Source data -
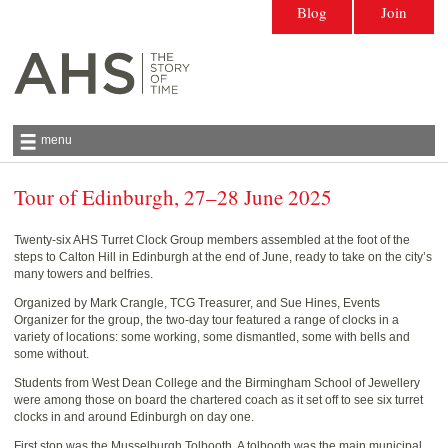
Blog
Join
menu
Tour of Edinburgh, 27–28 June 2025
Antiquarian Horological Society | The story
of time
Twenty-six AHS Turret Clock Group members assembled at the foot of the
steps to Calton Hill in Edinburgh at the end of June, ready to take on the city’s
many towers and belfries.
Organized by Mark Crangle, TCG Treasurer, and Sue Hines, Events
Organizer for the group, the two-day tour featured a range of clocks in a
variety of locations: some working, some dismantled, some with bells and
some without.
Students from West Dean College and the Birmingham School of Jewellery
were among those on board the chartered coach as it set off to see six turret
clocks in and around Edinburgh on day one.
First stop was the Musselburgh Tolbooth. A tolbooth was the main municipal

--

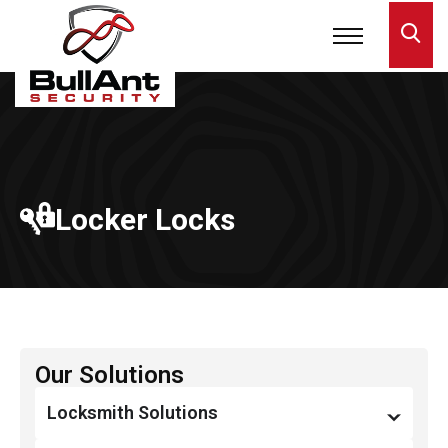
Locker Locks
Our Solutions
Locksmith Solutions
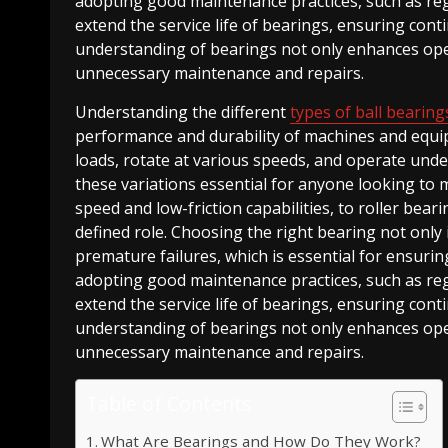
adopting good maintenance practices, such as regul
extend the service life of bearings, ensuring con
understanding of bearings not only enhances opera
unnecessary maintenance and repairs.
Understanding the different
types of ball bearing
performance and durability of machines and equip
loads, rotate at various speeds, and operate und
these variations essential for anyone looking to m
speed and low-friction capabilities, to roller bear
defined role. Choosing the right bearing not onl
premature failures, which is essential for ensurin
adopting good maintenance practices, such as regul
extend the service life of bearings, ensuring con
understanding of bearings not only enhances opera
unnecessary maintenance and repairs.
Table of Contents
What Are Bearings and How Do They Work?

--

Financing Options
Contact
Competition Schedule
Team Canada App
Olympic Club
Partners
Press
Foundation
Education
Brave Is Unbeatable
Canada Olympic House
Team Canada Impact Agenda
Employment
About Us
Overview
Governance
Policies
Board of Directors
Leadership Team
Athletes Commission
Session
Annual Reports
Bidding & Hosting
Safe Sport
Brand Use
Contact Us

What you should do - Pull out each line of the material above that contains the string "Team", and list those lines unchanged.

Task result -
Team Canada App
Team Canada Impact Agenda
Leadership Team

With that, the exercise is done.